Ursa Major and Landslide are fine but they feel like déjà vu; we’ve been on these sounds, we’ve been on these lyrical themes, we’ve encountered these structures earlier, and most importantly done better. The next track Gilgamesh is confusing, the trippy percussion and glitchy scratchy feedback noises only begin to describe the obnoxiousness of this track. To top it off Sufjan delivers unpleasant unintelligible yelps deep in the mix, it’s a bizarre choice that serves the sour topping to this disgusting dish. Sugar is downright boring, a middle of the road instrumental with a below average hook. It’s Sufjan punching below his weight in all aspects musically. The worst part is the length, at nearly eight minutes it is the death knell for my listening fatigue. However, the last two songs turn the quality around dramatically. The title track is a slow and beautiful electronic ballad. Sufjan introspects on his past naivety and foolishness, he is jaded and drained of all hope; it is painful and glorious. Any part of this track can be quoted for its beauty but I partially love this bridge.  

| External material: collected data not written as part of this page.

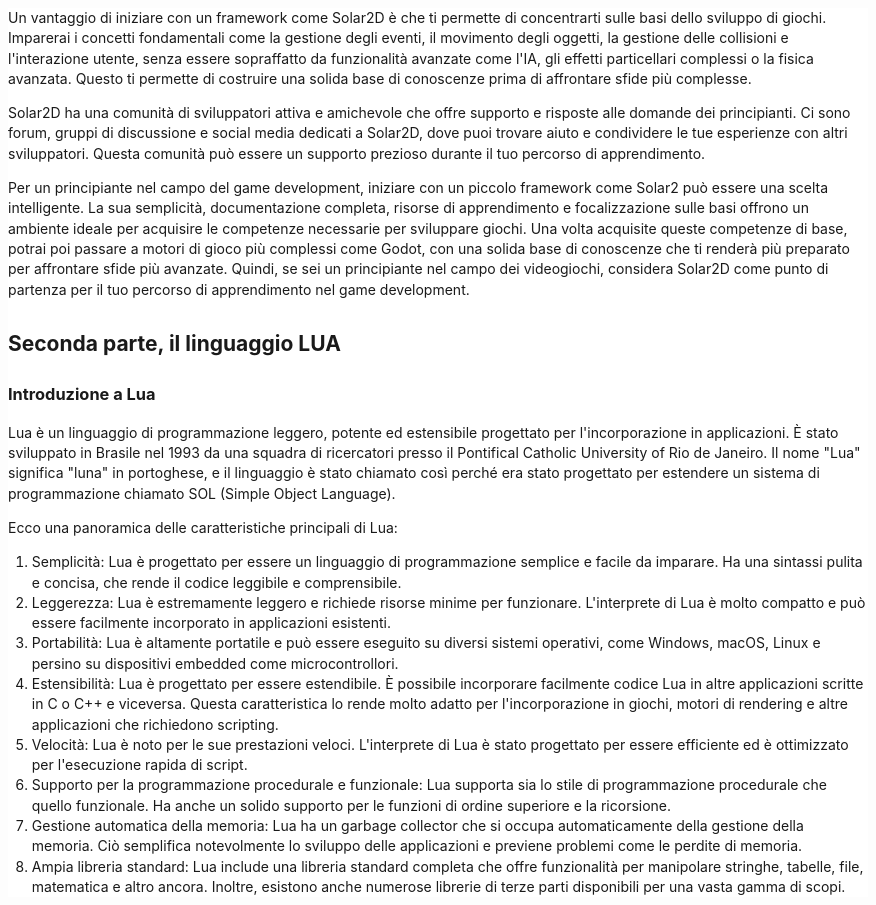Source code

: Un vantaggio di iniziare con un framework come Solar2D è che ti permette di concentrarti sulle basi dello sviluppo di giochi. Imparerai i concetti fondamentali come la gestione degli eventi, il movimento degli oggetti, la gestione delle collisioni e l'interazione utente, senza essere sopraffatto da funzionalità avanzate come l'IA, gli effetti particellari complessi o la fisica avanzata. Questo ti permette di costruire una solida base di conoscenze prima di affrontare sfide più complesse.

Solar2D ha una comunità di sviluppatori attiva e amichevole che offre supporto e risposte alle domande dei principianti. Ci sono forum, gruppi di discussione e social media dedicati a Solar2D, dove puoi trovare aiuto e condividere le tue esperienze con altri sviluppatori. Questa comunità può essere un supporto prezioso durante il tuo percorso di apprendimento.

Per un principiante nel campo del game development, iniziare con un piccolo framework come Solar2 può essere una scelta intelligente. La sua semplicità, documentazione completa, risorse di apprendimento e focalizzazione sulle basi offrono un ambiente ideale per acquisire le competenze necessarie per sviluppare giochi. Una volta acquisite queste competenze di base, potrai poi passare a motori di gioco più complessi come Godot, con una solida base di conoscenze che ti renderà più preparato per affrontare sfide più avanzate. Quindi, se sei un principiante nel campo dei videogiochi, considera Solar2D come punto di partenza per il tuo percorso di apprendimento nel game development.

## Seconda parte, il linguaggio LUA

### Introduzione a Lua

Lua è un linguaggio di programmazione leggero, potente ed estensibile progettato per l'incorporazione in applicazioni. È stato sviluppato in Brasile nel 1993 da una squadra di ricercatori presso il Pontifical Catholic University of Rio de Janeiro. Il nome "Lua" significa "luna" in portoghese, e il linguaggio è stato chiamato così perché era stato progettato per estendere un sistema di programmazione chiamato SOL (Simple Object Language).

Ecco una panoramica delle caratteristiche principali di Lua:

1. Semplicità: Lua è progettato per essere un linguaggio di programmazione semplice e facile da imparare. Ha una sintassi pulita e concisa, che rende il codice leggibile e comprensibile.
2. Leggerezza: Lua è estremamente leggero e richiede risorse minime per funzionare. L'interprete di Lua è molto compatto e può essere facilmente incorporato in applicazioni esistenti.
3. Portabilità: Lua è altamente portatile e può essere eseguito su diversi sistemi operativi, come Windows, macOS, Linux e persino su dispositivi embedded come microcontrollori.
4. Estensibilità: Lua è progettato per essere estendibile. È possibile incorporare facilmente codice Lua in altre applicazioni scritte in C o C++ e viceversa. Questa caratteristica lo rende molto adatto per l'incorporazione in giochi, motori di rendering e altre applicazioni che richiedono scripting.
5. Velocità: Lua è noto per le sue prestazioni veloci. L'interprete di Lua è stato progettato per essere efficiente ed è ottimizzato per l'esecuzione rapida di script.
6. Supporto per la programmazione procedurale e funzionale: Lua supporta sia lo stile di programmazione procedurale che quello funzionale. Ha anche un solido supporto per le funzioni di ordine superiore e la ricorsione.
7. Gestione automatica della memoria: Lua ha un garbage collector che si occupa automaticamente della gestione della memoria. Ciò semplifica notevolmente lo sviluppo delle applicazioni e previene problemi come le perdite di memoria.
8. Ampia libreria standard: Lua include una libreria standard completa che offre funzionalità per manipolare stringhe, tabelle, file, matematica e altro ancora. Inoltre, esistono anche numerose librerie di terze parti disponibili per una vasta gamma di scopi.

And to everything, there is no meaning, a season of pain and hopelessness
I shouldn’t have looked for revelation, I should have resigned myself to this
I thought I could change the world around me, I thought I could change the world for best
I thought I was called in convocation, I thought I was sanctified and blessed

The closer, America, is another bleak blow to the gut, gorgeous but minimal synths and percussion guide Sufjan to lament the state of modern day America, as usual religious references are abound, he is suggesting God has abandoned America or worse yet, is willfully destroying it or alternatively he could be saying that America has done these things to itself and that he has lost faith not in God but in America’s institutions and people. Regardless, it’s deeply moving. Sufjan even comes forth with optimism on poetic lines like this

I have choked on the waters, I abated the flood
I am broken, I am beat
But I will find my way like a Judas in heat
I am fortune, I am free
I’m like a fever of light in the land of opportunity

I’ve thrown heaps of hefty praise at many of the tracks here and plenty of criticism at others. The Ascension is a mixed bag and is very bloated. It feels as though nothing was left on the cutting room floor, like a missed opportunity for what could have been a shining revelation and one of the best of 2020 if only the lowlights were subtracted for its length. Certainly the best tracks deserve attention and I would say listen to albums just to experience them but as a complete piece it’s hard to love, or even enjoy.